O Bafo Afro surge a partir dessa realidade, objetivando transformar uma situação que estava sendo nociva para os estudantes em uma maneira lúdica e divertida de se propagar o conhecimento. Para a construção do jogo, Perla se propôs a aprender com as crianças como funcionava a dinâmica do bafo, a estudar a estruturação das cartas e a produzir uma nova versão com heróis e heroínas negros em vez das figuras tradicionais. “Aí nós medimos as cartinhas, eu comecei a fazer uns esboços para tentar estudar em casa e ver como dava pra fazer. E aí eu comecei a fazer as cartinhas em casa, né, no Word, foi bem simples no começo.” Segundo a professora, a maior dificuldade enfrentada com relação ao processo de produção do Bafo Afro foi a impressão, pois as cartas precisavam ser feitas em um papel mais grosso e a impressora que estava disponível na escola, por ser um pouco mais antiga, não era capaz de concluir a reprodução da imagem, sendo necessário realizar em uma gráfica. Os alunos participaram da criação do jogo, personalizando e enfeitando as cartas do baralho com desenhos, dando a elas um caráter único.
 
A primeira versão do Bafo Afro foi composta pelos ícones da luta negra que foram apresentados e trabalhados com os alunos do terceiro ano, como a Dandara, o Ben Carson e o Zumbi dos Palmares, além de outros grandes nomes, como o professor Oliveira, cada um com uma pontuação específica. No Bafo Afro, todas as mulheres possuem uma pontuação maior do que a dos homens, pois o jogo busca incentivar a valorização da mulher negra, tendo em vista que ela é a que enfrenta mais desafios no Brasil.
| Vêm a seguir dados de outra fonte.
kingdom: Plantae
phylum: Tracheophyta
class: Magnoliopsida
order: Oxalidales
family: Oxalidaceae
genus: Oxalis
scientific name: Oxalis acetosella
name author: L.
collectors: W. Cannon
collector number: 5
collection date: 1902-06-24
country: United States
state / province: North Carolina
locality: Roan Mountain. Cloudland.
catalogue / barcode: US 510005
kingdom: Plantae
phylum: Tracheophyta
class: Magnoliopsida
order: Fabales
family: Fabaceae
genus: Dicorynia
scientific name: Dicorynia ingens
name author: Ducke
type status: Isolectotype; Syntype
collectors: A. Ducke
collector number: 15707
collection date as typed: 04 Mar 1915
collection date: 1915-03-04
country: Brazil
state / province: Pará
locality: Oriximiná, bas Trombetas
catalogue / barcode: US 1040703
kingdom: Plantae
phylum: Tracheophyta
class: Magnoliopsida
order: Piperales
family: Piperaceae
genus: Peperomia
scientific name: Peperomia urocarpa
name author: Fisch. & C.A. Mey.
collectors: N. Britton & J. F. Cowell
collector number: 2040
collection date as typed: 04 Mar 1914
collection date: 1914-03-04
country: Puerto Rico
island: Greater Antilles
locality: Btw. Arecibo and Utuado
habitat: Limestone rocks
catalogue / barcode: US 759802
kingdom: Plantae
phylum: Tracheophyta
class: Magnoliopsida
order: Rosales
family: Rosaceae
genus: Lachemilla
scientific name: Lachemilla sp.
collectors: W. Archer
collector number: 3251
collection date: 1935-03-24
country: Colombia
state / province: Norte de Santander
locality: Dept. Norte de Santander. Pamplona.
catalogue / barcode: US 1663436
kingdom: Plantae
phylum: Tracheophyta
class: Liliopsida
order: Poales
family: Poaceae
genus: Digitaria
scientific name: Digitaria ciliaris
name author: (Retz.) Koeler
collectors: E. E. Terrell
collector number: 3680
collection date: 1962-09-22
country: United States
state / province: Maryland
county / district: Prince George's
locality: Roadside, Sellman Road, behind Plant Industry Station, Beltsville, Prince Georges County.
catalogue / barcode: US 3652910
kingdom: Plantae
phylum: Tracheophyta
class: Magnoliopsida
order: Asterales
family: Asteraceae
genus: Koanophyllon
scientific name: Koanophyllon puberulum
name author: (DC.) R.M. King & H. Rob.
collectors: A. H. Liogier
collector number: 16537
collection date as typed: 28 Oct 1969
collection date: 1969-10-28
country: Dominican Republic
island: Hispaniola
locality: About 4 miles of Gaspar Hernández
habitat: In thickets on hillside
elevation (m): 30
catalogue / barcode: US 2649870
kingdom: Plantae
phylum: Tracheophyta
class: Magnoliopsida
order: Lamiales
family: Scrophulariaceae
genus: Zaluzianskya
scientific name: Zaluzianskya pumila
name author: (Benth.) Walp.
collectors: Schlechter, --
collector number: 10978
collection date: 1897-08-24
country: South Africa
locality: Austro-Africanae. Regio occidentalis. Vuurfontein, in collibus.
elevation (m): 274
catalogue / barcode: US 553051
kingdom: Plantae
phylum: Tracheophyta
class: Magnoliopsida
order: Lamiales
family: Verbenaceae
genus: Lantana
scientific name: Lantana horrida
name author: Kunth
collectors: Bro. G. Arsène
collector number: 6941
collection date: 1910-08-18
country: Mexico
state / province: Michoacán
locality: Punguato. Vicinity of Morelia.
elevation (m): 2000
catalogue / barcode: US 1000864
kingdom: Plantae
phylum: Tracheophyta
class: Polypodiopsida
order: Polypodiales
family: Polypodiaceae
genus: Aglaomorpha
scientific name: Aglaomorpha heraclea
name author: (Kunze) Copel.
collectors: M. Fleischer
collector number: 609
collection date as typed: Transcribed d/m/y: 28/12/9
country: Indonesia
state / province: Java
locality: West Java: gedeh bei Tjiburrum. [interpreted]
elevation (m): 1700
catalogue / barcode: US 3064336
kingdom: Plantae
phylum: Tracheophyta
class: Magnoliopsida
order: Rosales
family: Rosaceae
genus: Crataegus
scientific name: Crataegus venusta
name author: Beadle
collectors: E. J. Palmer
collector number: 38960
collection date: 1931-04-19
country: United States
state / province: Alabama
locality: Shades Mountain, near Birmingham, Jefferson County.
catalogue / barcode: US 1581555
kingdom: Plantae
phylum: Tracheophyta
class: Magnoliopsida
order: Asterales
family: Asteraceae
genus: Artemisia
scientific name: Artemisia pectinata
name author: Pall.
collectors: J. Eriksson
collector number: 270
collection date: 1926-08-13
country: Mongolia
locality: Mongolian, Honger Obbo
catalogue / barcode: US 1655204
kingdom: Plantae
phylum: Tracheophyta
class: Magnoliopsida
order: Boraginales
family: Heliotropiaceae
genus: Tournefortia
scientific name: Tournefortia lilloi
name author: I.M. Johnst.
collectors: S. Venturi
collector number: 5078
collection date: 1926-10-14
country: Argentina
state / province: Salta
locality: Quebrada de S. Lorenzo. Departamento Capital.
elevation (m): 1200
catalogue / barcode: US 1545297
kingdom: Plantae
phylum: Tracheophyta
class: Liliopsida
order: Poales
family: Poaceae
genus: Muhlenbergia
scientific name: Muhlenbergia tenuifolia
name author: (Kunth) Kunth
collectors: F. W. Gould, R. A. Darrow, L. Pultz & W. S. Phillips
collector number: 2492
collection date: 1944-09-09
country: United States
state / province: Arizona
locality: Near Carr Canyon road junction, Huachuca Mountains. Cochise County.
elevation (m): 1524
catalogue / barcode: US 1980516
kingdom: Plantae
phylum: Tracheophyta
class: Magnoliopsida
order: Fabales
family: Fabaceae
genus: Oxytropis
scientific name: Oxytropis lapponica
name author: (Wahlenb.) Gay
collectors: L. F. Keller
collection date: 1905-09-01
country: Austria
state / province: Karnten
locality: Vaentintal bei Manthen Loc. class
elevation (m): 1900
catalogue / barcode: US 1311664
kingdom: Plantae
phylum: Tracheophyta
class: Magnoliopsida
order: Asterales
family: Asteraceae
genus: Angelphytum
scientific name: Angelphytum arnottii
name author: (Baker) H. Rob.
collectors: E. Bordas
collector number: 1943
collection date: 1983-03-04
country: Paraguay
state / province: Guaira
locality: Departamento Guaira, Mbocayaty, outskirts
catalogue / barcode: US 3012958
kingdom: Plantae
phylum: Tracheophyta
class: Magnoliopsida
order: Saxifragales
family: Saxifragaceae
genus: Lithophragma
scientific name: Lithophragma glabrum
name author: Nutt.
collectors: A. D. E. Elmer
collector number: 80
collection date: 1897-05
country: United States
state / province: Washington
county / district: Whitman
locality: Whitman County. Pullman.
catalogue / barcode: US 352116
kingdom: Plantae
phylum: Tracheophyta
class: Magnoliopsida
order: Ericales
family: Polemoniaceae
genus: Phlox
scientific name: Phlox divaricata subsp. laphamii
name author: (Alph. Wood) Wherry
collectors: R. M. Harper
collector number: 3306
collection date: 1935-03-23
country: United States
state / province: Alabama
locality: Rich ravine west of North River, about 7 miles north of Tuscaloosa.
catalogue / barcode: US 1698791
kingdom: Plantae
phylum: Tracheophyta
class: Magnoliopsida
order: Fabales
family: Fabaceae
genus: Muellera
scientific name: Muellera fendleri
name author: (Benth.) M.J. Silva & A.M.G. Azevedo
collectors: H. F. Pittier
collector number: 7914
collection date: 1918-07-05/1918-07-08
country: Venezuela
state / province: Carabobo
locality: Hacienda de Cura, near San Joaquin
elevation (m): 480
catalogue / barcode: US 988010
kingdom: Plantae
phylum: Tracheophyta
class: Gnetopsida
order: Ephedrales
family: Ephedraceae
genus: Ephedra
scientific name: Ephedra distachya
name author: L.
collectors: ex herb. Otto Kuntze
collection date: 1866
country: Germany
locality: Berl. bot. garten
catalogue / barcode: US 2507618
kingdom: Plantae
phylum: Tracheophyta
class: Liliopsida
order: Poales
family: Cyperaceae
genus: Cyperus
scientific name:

Segundo Perla, para jogar o Bafo Afro, os alunos foram separados em grupos e um integrante de cada deveria ir à frente da turma e bater e apresentar para os colegas o personagem presente na carta virada. 
 
Atualmente, a professora refez o Bafo Afro e construiu, com o auxílio do artista Max Leidemer, um design profissional e uma caixa própria personalizada. “Pela simplicidade que eu acho que deu muito certo, sabe? Porque os alunos participaram da construção [...] E esse jogo vem da realidade deles, então eu não precisei ensinar as regras, pelo contrário, eles é que ensinaram.” Além do Bafo Afro, Perla lançou mais um jogo de cartas, que tem como temática “mulheres negras latino-americanas e caribenhas”. Os dois jogos são comercializados por um valor acessível e podem ser adquiridos por meio de um contato pelo Instagram. “Quando eu trabalho em sala de aula essa história, é pensando que essas crianças não precisam passar por isso [falta de representatividade], que elas podem conhecer uma história que os livros não contam, eu sempre digo isso pros meus alunos, os livros não contam, mas é a nossa história e nós precisamos contá-la”, complementa Perla.